As the article says: "I find this particularly interesting because this isn't fundamentally a problem of the software being written in C. These are logic errors that are possible in nearly all languages, the common factor being this is a vulnerability in the interprocess communication of the components (either between git and external processes, or within the components of git itself). It is possible to draw a parallel with CRLF injection as seen in HTTP (or even SMTP smuggling)."
You can write this in any language. None of them will stop you. I'm on the cutting edge of "stop using C", but this isn't C's fault.
You can, but in languages like python/java/go/rust/... you wouldn't, because you wouldn't write serialization/de-serialization code by hand but call out to a battle hardened library.
This vulnerability is the fault of the C ecosystem where there is no reasonable project level package manager so everyone writes everything from scratch. It's exacerbated by the combination of a lack of generics (rust/java's solution), introspection (java/python's solution), and poor preprocessor in C (go's solution) so it wouldn't even be easy to make a ergonomic general purpose parser.
Python's pathlib wouldn't help you here, it can encode the necessary bits. Especially with configparser - it's 20 year old configuration reader. Java's story is worse.
What part of this would be prevented by another language?
You'd need to switch your data format to something like json, toml, etc. to prevent this from the outset. But JSON was first standardised 25 years ago, and AJAX wasn't invented when this was written. JSON was a fledgling and not widely used yet.
I guess we had netrc - but that's not standardised and everyone implements it differently. Same story for INI.
There was XML - at a time when it was full of RCEs, and everyone was acknowledging that its parser would be 90% of your program. Would you have joined the people disparaging json at the time as reinventing xml?
This vulnerability is the fault of data formats not being common enough to be widely invented yet.
> What part of this would be prevented by another language?
> You'd need to switch your data format to something like json, toml, etc.
The part where if you wrote this in any modern languages ecosystem you would do this.
Yes, modern languages and their ecosystems likely did not exist back then.

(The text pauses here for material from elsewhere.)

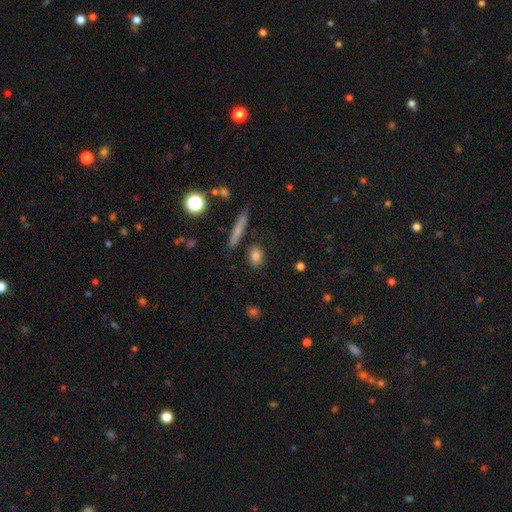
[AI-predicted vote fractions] smooth-or-featured: smooth: 83% | star or artifact: 9% | featured or disk: 8%
  how-rounded: in between: 63% | round: 29% | cigar-shaped: 8%
  merging: none: 84% | minor disturbance: 10% | merger: 4% | major disturbance: 3%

The lesson going forwards is that we shouldn't keep doing new things like we did back then.
Saying smithing metal by using a pair of hand driven bellows is inefficient isn't to say the blacksmiths ages ago who had no better option were doing something wrong.

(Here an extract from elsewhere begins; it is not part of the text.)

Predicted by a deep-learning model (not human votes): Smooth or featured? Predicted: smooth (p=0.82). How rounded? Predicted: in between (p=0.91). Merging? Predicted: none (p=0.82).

What an absurdly bad faith interpretation. I never said anything to even suggest abandoning old code.
As demonstrated by vulnerabilities like the one in the article, C (and its ecosystem) doesn't "work", so I'm glad to hear that you won't be sticking with that for new projects going forwards.
It's not a straw man. We were talking about git using a particular thing. They said particular thing was a dumb idea and git should change it. That's a rewrite.
They did not say git should replace this parser, though you can argue they implied it.
They did not say git should change language.
They did not say "every few years, we should torch our code and rewrite from scratch, using new tools." That's a fever dream that barely resembles their words in a way that makes you super right and them super unreasonable.
A key phrase they said was "we shouldn't keep doing new things like we did back then". New things. That's not saying to rewrite anything.
I have a feeling that this code was developed before any of those languages were widely popular and before their package managers or packages were mature.
Sure, I'm not trying to assign blame to Linus for deciding to write git in C, I'm saying that modern tooling (not C) would prevent the bug with reasonably high probability and that that's a factor when deciding what to do going forwards.
I mean Photoshop, Excel, Figma, etc -- programs I can show someone and say "Look, here's a cool thing you couldn't do with a computer before, but now you can!" Nothing I've seen in rust cuts meets that bar for me.
materialize.com (disclosure: I worked there for five years) is entirely written in Rust and as far as I know the first system to support incremental view maintenance over the full range of SQL semantics (including e.g. fully precise non-windowed joins, recursive queries, etc.) with a SQL interface (Postgres dialect).
> I find this particularly interesting because this isn't fundamentally a problem of the software being written in C. These are logic errors that are possible in nearly all languages, the common factor being this is a vulnerability in the interprocess communication of the components (either between git and external processes, or within the components of git itself).
Whilst true, there’s a swathe of modern tooling that will aide in marshalling data for IPC. Would you not agree that if protobuf, json or yaml were used, it’d be far less likely for this bug have slipped in?
No I would not agree that YAML or JSON parsers in any language are far less likely to have logic errors, and I'm not sure why protobuf (a binary format) would be a good choice for a human readable file.
INI is not a particularly complex format (less complex than YAML for example), and there are existing open source parsers written in C that could have been used.
You can dig in all you want, but this is not an issue with C strings or the INI format.
This isn't even a parser error at all - the INI format comes from DOS/Windows where a trailing carriage return would not be considered part of the value either.
In isolation, for any one particular bug, yes, but if you start applying this logic to everything, even problems as simple as reading some bytes from a file, you end up with a heao of dependencies for the most mundane things. We've tried that, it's bad.
I don't believe we must apply any guideline ad absurdum. Using a battle tested marshalling/serialization library is clearly the way to go most often. Of course, one can still construct difficult to parse XML and JSON or any other blob for any given format, but the chances that bad input will result in an RCE are lower.
Using other languages would likely fix the issue but as a side-effect. Most people would expect a C-vs-Rust comparison so I’ll take Go as an example.
Nobody would write the configuration parsing code by hand, and just use whatever TOML library available at hand for Go. No INI shenanigans, and people would just use any available stricter format (strings must be quoted in TOML).
So yeah, Rust and Go and Python and Java and Node and Ruby and whatnot would not have the bug just by virtue of having a package manager. The actual language is irrelevant.
However, whatever the language, the same hand implementation would have had the exact same bug.